**Required work**
Revise the records below by replacing every occurrence of "マキタ" with "Makita", leaving all other text unchanged.

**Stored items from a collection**

*** Block opens ***

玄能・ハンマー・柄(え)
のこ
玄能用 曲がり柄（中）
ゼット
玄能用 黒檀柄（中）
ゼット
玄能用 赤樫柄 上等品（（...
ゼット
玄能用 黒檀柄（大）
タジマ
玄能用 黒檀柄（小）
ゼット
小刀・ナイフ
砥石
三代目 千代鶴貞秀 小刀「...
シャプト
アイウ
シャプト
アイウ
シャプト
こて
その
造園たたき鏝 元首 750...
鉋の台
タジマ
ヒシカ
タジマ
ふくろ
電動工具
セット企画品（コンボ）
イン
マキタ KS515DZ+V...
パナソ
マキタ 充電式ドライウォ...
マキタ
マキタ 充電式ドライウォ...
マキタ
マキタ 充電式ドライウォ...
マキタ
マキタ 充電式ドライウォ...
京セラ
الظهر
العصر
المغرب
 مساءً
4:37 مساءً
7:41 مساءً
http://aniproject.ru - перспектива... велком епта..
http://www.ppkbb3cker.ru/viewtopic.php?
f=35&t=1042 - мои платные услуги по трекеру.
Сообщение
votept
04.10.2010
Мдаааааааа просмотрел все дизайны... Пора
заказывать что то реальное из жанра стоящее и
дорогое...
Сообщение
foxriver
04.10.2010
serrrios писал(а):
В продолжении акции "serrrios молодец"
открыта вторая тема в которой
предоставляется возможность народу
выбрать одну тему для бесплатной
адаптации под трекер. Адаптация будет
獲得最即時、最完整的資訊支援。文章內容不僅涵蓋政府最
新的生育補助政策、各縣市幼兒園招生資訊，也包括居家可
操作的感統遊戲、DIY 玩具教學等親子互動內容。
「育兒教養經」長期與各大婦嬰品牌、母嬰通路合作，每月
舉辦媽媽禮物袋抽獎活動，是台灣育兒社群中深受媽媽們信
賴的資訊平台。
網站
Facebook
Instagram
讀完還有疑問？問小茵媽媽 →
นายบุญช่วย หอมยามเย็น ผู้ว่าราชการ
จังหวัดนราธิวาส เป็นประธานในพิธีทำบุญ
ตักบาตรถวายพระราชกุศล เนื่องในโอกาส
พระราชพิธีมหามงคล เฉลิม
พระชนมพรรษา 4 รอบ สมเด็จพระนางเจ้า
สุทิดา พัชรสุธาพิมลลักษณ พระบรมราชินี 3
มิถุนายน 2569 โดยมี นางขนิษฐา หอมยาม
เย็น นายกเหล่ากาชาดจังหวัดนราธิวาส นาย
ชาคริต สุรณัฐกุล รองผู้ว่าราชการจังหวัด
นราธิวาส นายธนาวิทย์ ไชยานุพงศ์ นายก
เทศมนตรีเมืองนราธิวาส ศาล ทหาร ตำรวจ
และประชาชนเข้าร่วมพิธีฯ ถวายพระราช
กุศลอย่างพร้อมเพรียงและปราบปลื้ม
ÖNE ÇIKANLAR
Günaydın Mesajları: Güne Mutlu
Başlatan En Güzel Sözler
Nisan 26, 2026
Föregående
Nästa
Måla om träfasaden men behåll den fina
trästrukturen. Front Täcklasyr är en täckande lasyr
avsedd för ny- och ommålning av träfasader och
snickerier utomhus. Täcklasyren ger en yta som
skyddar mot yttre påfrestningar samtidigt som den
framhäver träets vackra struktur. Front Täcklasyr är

*** Block closes ***

**Result below**
玄能・ハンマー・柄(え)
のこ
玄能用 曲がり柄（中）
ゼット
玄能用 黒檀柄（中）
ゼット
玄能用 赤樫柄 上等品（（...
ゼット
玄能用 黒檀柄（大）
タジマ
玄能用 黒檀柄（小）
ゼット
小刀・ナイフ
砥石
三代目 千代鶴貞秀 小刀「...
シャプト
アイウ
シャプト
アイウ
シャプト
こて
その
造園たたき鏝 元首 750...
鉋の台
タジマ
ヒシカ
タジマ
ふくろ
電動工具
セット企画品（コンボ）
イン
Makita KS515DZ+V...
パナソ
Makita 充電式ドライウォ...
Makita
Makita 充電式ドライウォ...
Makita
Makita 充電式ドライウォ...
Makita
Makita 充電式ドライウォ...
京セラ
الظهر
العصر
المغرب
 مساءً
4:37 مساءً
7:41 مساءً
http://aniproject.ru - перспектива... велком епта..
http://www.ppkbb3cker.ru/viewtopic.php?
f=35&t=1042 - мои платные услуги по трекеру.
Сообщение
votept
04.10.2010
Мдаааааааа просмотрел все дизайны... Пора
заказывать что то реальное из жанра стоящее и
дорогое...
Сообщение
foxriver
04.10.2010
serrrios писал(а):
В продолжении акции "serrrios молодец"
открыта вторая тема в которой
предоставляется возможность народу
выбрать одну тему для бесплатной
адаптации под трекер. Адаптация будет
獲得最即時、最完整的資訊支援。文章內容不僅涵蓋政府最
新的生育補助政策、各縣市幼兒園招生資訊，也包括居家可
操作的感統遊戲、DIY 玩具教學等親子互動內容。
「育兒教養經」長期與各大婦嬰品牌、母嬰通路合作，每月
舉辦媽媽禮物袋抽獎活動，是台灣育兒社群中深受媽媽們信
賴的資訊平台。
網站
Facebook
Instagram
讀完還有疑問？問小茵媽媽 →
นายบุญช่วย หอมยามเย็น ผู้ว่าราชการ
จังหวัดนราธิวาส เป็นประธานในพิธีทำบุญ
ตักบาตรถวายพระราชกุศล เนื่องในโอกาส
พระราชพิธีมหามงคล เฉลิม
พระชนมพรรษา 4 รอบ สมเด็จพระนางเจ้า
สุทิดา พัชรสุธาพิมลลักษณ พระบรมราชินี 3
มิถุนายน 2569 โดยมี นางขนิษฐา หอมยาม
เย็น นายกเหล่ากาชาดจังหวัดนราธิวาส นาย
ชาคริต สุรณัฐกุล รองผู้ว่าราชการจังหวัด
นราธิวาส นายธนาวิทย์ ไชยานุพงศ์ นายก
เทศมนตรีเมืองนราธิวาส ศาล ทหาร ตำรวจ
และประชาชนเข้าร่วมพิธีฯ ถวายพระราช
กุศลอย่างพร้อมเพรียงและปราบปลื้ม
ÖNE ÇIKANLAR
Günaydın Mesajları: Güne Mutlu
Başlatan En Güzel Sözler
Nisan 26, 2026
Föregående
Nästa
Måla om träfasaden men behåll den fina
trästrukturen. Front Täcklasyr är en täckande lasyr
avsedd för ny- och ommålning av träfasader och
snickerier utomhus. Täcklasyren ger en yta som
skyddar mot yttre påfrestningar samtidigt som den
framhäver träets vackra struktur. Front Täcklasyr är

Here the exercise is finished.